Start of Provided records

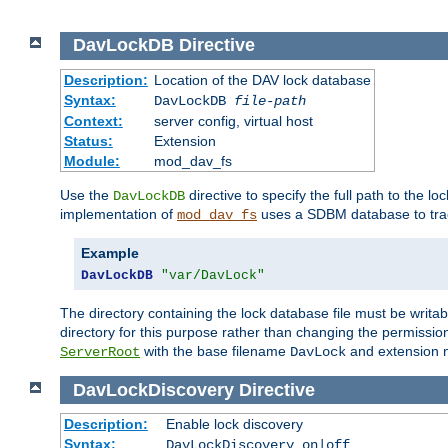
DavLockDB
Directive
Description:
Location of the DAV lock database
Syntax:
DavLockDB
file-path
Context:
server config, virtual host
Status:
Extension
Module:
mod_dav_fs
Use the
directive to specify the full path to the lo
DavLockDB
implementation of
uses a SDBM database to trac
mod_dav_fs
Example
DavLockDB
"var/DavLock"
The directory containing the lock database file must be writa
directory for this purpose rather than changing the permission
with the base filename
and extension 
ServerRoot
DavLock
DavLockDiscovery
Directive
Description:
Enable lock discovery
Syntax:
DavLockDiscovery on|off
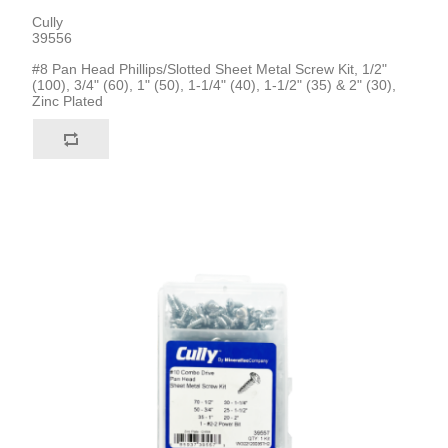
Cully
39556
#8 Pan Head Phillips/Slotted Sheet Metal Screw Kit, 1/2"
(100), 3/4" (60), 1" (50), 1-1/4" (40), 1-1/2" (35) & 2" (30),
Zinc Plated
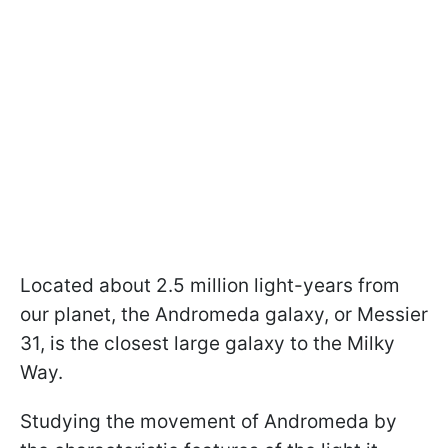
Located about 2.5 million light-years from
our planet, the Andromeda galaxy, or Messier
31, is the closest large galaxy to the Milky
Way.
Studying the movement of Andromeda by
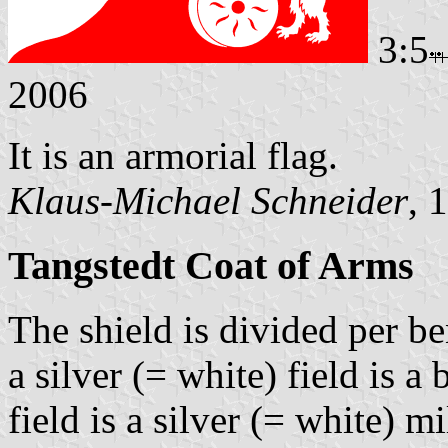
3:5
2006
It is an armorial flag.
Klaus-Michael Schneider
, 
Tangstedt Coat of Arms
The shield is divided per be
a silver (= white) field is a
field is a silver (= white) 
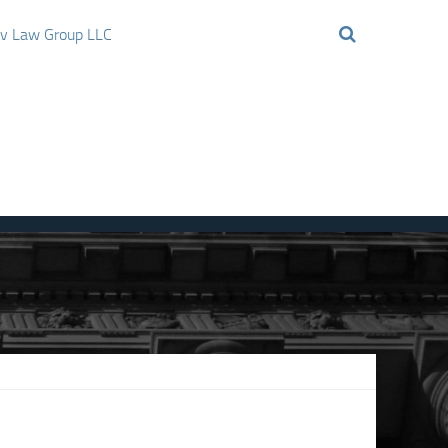
ov Law Group LLC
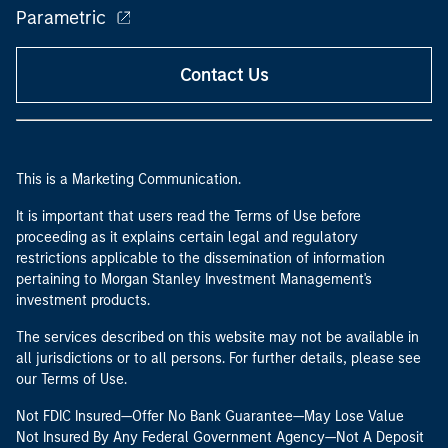
Parametric
Contact Us
This is a Marketing Communication.
It is important that users read the Terms of Use before
proceeding as it explains certain legal and regulatory
restrictions applicable to the dissemination of information
pertaining to Morgan Stanley Investment Management's
investment products.
The services described on this website may not be available in
all jurisdictions or to all persons. For further details, please see
our Terms of Use.
Not FDIC Insured—Offer No Bank Guarantee—May Lose Value
Not Insured By Any Federal Government Agency—Not A Deposit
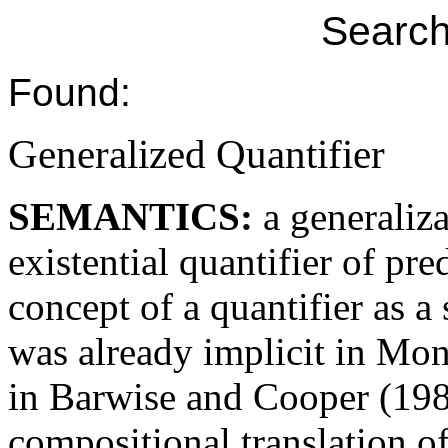
Search
Found:
Generalized Quantifier
SEMANTICS:
a generaliz
existential quantifier of pre
concept of a quantifier as a 
was already implicit in Mon
in Barwise and Cooper (19
compositional translation o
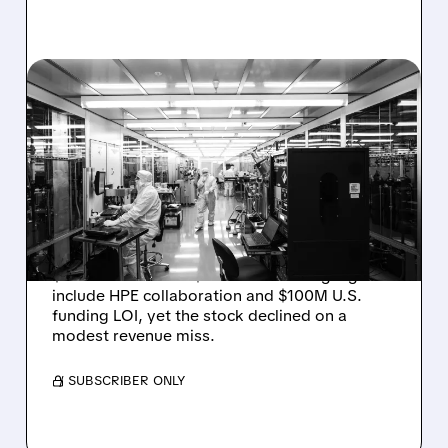
08/06/2026 · 6:06 PM
RIGETTI Q2 2026
EARNINGS: REVENUE
JUMPS 184% BUT SHARES
DROP ON MODEST MISS
Rigetti reported solid Q2 2026 results with
$5.1M revenue and $541M in cash. Highlights
include HPE collaboration and $100M U.S.
funding LOI, yet the stock declined on a
modest revenue miss.
/ SUBSCRIBER ONLY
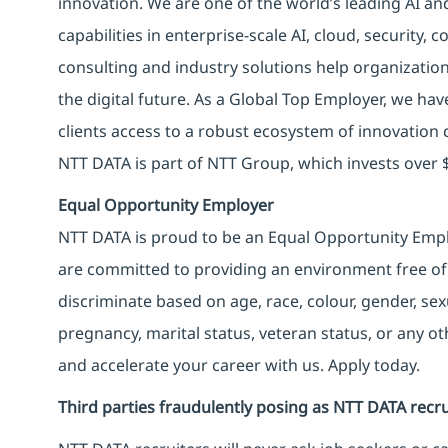
innovation. We are one of the world’s leading AI an
capabilities in enterprise-scale AI, cloud, security, 
consulting and industry solutions help organizatio
the digital future. As a Global Top Employer, we hav
clients access to a robust ecosystem of innovation 
NTT DATA is part of NTT Group, which invests over $
Equal Opportunity Employer
NTT DATA is proud to be an Equal Opportunity Emplo
are committed to providing an environment free of
discriminate based on age, race, colour, gender, sexua
pregnancy, marital status, veteran status, or any o
and accelerate your career with us. Apply today.
Third parties fraudulently posing as NTT DATA recru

End of Provided records

How many of the lines above contain the word "directory"? Case counts. Give the number alone.

2